Recent headlines have been bleak for women and girls in the developing world: the Islamic State runs a system of sex slaves for its recruits; terrorists in Nigeria kidnap girls to marry their soldiers; women can be shot for going to school or splashed with acid if their in-laws don’t like their dowries. Amid these and other grim reports is the heartening news of an international agreement to do better for women and girls worldwide: the United Nations’ new 2030 Development Agenda.
Agreed upon by UN member States in early August and set for formal UN adoption this month, the 2030 Agenda emerged from more than two years of difficult negotiations on pledges that member countries will make to build upon the Millennium Development Goals, which expire this year. The MDGs guided real investments that made serious progress against poverty, but women’s needs and interests got short shrift. The new framework of 17 goals and 169 targets has the promise of being truly transformative for women and girls around the world.

> **Work to be completed**
Write out, word for word, the part of the passage on the UN 2030 Agenda that begins at the words "Agreed upon by" and stops after "around the world.". The records after the passage on the UN 2030 Agenda come from a different source.

> **The data**
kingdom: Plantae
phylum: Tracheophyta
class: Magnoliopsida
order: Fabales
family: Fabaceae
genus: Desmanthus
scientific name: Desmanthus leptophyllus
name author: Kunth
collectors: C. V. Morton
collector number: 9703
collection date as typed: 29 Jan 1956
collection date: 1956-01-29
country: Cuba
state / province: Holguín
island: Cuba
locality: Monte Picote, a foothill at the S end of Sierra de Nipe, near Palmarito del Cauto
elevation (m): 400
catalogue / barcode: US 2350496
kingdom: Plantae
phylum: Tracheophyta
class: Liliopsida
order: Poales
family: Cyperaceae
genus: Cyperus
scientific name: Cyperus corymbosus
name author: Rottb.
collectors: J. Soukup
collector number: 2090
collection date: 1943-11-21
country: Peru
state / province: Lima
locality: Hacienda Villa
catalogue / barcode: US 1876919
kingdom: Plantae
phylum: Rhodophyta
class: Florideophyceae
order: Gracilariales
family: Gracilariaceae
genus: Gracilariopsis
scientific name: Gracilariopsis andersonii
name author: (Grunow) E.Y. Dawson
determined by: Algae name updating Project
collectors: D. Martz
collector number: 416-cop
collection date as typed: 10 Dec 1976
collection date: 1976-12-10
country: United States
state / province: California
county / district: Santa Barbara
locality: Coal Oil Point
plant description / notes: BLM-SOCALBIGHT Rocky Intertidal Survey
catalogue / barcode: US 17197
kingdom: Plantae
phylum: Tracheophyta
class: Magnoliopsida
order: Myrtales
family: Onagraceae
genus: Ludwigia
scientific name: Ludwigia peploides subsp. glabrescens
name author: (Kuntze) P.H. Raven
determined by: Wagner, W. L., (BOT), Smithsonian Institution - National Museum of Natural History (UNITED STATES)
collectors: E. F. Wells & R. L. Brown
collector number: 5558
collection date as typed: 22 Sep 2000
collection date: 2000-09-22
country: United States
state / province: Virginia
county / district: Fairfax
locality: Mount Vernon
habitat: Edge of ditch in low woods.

> **Reply**
Agreed upon by UN member States in early August and set for formal UN adoption this month, the 2030 Agenda emerged from more than two years of difficult negotiations on pledges that member countries will make to build upon the Millennium Development Goals, which expire this year. The MDGs guided real investments that made serious progress against poverty, but women’s needs and interests got short shrift. The new framework of 17 goals and 169 targets has the promise of being truly transformative for women and girls around the world.